**EXERCISE:** Switch every "tokyonight" in these lines to "dracula" and change nothing else. Leave the pictures out of your answer.

Saved data entries
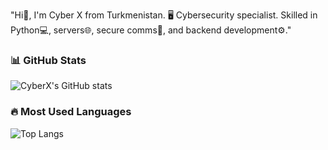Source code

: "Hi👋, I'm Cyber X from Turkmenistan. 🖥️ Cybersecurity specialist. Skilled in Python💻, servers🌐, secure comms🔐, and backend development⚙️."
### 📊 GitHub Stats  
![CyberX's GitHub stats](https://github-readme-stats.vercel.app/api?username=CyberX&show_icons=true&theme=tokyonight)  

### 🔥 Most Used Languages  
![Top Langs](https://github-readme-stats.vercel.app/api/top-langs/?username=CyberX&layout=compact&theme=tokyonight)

**EXERCISE ANSWER:**
Source code

: "Hi👋, I'm Cyber X from Turkmenistan. 🖥️ Cybersecurity specialist. Skilled in Python💻, servers🌐, secure comms🔐, and backend development⚙️."
### 📊 GitHub Stats  
![CyberX's GitHub stats](https://github-readme-stats.vercel.app/api?username=CyberX&show_icons=true&theme=dracula)  

### 🔥 Most Used Languages  
![Top Langs](https://github-readme-stats.vercel.app/api/top-langs/?username=CyberX&layout=compact&theme=dracula)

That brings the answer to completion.